Рабочее задание 1 | Перепишите без изменений строки записей, начиная с самой первой и заканчивая строкой, в которой есть «is credited with», включая обе крайние строки.

Текст документа |
_ _ _ _ _
В 1937 году, в год поступления Аллы Шелест в ГАТОБ им. Кирова и на её глазах, в балетной труппе театра произошла очередная смена власти. На сей раз после семи лет руководства труппой уйти с поста была принуждена Агриппина Ваганова — прославленная «царица вариаций», как величали её в пору артистической карьеры, а тогда уже поистине «Императрица всея ленинградского балета». Только что выпуском юной Шелест — нового многообещающего дарования, по сути готовой балерины — подтвердившая своё незыблемое лидерство в русской школе танца, она, однако, пожинала горькие плоды театрального верховенства, за которое труппа предъявила ей жестокий счёт и настояла на её уходе. В глазах большинства Ваганова впала в страшный грех, перестав воодушевляться идеями драматизации балетного спектакля и не давая ходу их апологетам-хореографам. Вагановские опасения за судьбу породнившейся с драмой хореографии были небезосновательны — последующий затяжной кризис, а в дальнейшем агония жанра надолго застопорили развитие танца. Но труппа не заглядывала так далеко в будущее, когда драмбалет уже изживёт себя. Она верила в его возможности сейчас, сегодня, и внутритеатральный переворот питался чаяниями об активизации творческих поисков, о работе с «бесхозными» в царстве Вагановой балетмейстерами. Так и случилось. Сменивший Ваганову Леонид Лавровский — в скором будущем автор самой знаменитой версии «Ромео и Джульетты» — открыл двери театра хореографам, и… для артистического поколения конца двадцатых — начала тридцатых годов, поколения Улановой, Вечесловой, Дудинской, Балабиной, Чикваидзе, Сергеева, Чабукиани и их соратников-сверстников, пробил звёздный час.
Единственной, кто из молодого пополнения театра предвоенных лет занял на этом пиру мастеров почётное место, оказалась Алла Шелест. Никто не мог бы сделать скидку на её юный возраст, рассматривая актёрские свершения в ленинградском балете той поры, — её создания находились среди «сияющих вершин». Её призвание уже открылось в «Катерине» (1937), дар заговорил: не просто танец даже во всей его красе, а язык души, не просто оттанцовывание, а проживание судьбы в её неповторимой личностной окраске. Такому дару требовались характеры, страсти и переживания, не поглощая которые, он снедал бы самоё себя. Поэтому для начинающей артистки имело такое значение расширение театрального репертуара именно за счёт хореодрам, реализующих актёрские потенции, требующих от танцовщиков прежде всего «жизни в образе». В короткие четыре года, отпущенные ей до войны, когда блокада приостановила её творческую жизнь, она успела сделать главное: стать Балериной, стать «Аллой Шелест» — явлением и именем — в основном благодаря новому репертуару театра в послевагановский период. Утвердить себя в тот краткий срок ей помогли разные спектакли и разные роли, не обязательно даже главные.
_ _ _ _ _
Рабочее задание 2 |
Ответьте по тексту о ленинградском балете на вопросы ниже.
(a) Сколько лет Агриппина Ваганова руководила балетной труппой до своего ухода?
(b) Кто сменил Ваганову во главе труппы?
(c) В каком спектакле и в каком году открылось призвание Аллы Шелест?
_ _ _ _ _
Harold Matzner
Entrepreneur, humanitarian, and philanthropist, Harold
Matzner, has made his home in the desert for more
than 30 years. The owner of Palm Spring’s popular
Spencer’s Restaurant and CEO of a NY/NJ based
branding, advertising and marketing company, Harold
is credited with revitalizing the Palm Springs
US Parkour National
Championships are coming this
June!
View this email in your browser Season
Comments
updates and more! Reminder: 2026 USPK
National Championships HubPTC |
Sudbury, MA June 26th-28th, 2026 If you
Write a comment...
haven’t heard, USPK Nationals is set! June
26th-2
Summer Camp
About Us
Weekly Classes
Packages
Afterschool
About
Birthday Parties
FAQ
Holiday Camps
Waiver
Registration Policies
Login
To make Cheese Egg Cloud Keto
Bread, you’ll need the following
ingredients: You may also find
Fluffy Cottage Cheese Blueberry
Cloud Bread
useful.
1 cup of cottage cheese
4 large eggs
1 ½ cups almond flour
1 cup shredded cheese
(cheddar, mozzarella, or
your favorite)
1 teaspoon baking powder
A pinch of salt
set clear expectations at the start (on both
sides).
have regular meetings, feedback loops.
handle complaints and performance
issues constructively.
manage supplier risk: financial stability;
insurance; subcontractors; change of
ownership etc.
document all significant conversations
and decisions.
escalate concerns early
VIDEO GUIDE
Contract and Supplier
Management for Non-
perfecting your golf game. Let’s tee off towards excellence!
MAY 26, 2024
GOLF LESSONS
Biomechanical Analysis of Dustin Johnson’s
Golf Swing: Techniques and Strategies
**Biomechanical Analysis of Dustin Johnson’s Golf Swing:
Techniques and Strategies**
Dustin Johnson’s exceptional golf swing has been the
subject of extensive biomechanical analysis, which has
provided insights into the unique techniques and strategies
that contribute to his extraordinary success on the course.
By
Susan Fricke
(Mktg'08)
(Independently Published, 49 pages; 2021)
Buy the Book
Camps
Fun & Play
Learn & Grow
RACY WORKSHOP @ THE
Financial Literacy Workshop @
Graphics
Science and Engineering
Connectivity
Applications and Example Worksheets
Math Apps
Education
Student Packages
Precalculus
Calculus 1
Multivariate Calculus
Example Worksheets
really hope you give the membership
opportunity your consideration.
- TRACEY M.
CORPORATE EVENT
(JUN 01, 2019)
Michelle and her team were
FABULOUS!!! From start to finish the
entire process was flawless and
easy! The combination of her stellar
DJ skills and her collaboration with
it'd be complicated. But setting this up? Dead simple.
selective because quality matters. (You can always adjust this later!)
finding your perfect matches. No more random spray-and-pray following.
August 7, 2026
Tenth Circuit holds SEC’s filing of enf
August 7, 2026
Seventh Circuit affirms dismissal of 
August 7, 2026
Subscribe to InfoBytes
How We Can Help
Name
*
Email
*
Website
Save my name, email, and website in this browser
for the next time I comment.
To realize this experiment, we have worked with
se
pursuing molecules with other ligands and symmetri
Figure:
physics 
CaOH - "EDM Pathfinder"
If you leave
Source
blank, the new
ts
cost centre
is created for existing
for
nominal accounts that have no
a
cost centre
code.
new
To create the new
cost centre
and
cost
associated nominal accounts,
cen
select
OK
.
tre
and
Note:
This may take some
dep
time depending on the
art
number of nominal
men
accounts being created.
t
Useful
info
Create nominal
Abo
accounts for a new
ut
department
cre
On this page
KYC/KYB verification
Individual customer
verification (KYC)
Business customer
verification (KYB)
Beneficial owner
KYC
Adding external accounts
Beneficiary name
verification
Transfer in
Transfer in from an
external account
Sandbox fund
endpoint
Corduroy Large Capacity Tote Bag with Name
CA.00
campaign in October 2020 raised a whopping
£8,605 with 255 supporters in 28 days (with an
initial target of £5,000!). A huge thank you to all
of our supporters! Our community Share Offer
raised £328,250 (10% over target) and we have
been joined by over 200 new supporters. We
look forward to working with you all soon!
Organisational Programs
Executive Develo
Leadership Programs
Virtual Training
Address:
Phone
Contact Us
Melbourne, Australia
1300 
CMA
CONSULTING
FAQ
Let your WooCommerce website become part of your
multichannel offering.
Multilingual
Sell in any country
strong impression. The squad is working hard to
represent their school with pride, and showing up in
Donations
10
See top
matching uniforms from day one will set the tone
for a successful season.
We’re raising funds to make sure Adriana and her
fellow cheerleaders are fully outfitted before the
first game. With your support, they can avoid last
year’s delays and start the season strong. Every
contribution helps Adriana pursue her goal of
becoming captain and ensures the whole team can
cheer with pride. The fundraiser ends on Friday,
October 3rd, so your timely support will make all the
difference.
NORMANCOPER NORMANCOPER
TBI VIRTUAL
_ _ _ _ _
Письменный ответ 1 |
Harold Matzner
Entrepreneur, humanitarian, and philanthropist, Harold
Matzner, has made his home in the desert for more
than 30 years. The owner of Palm Spring’s popular
Spencer’s Restaurant and CEO of a NY/NJ based
branding, advertising and marketing company, Harold
is credited with revitalizing the Palm Springs

Письменный ответ 2 |
(a) Семь лет.
(b) Леонид Лавровский.
(c) В «Катерине», в 1937 году.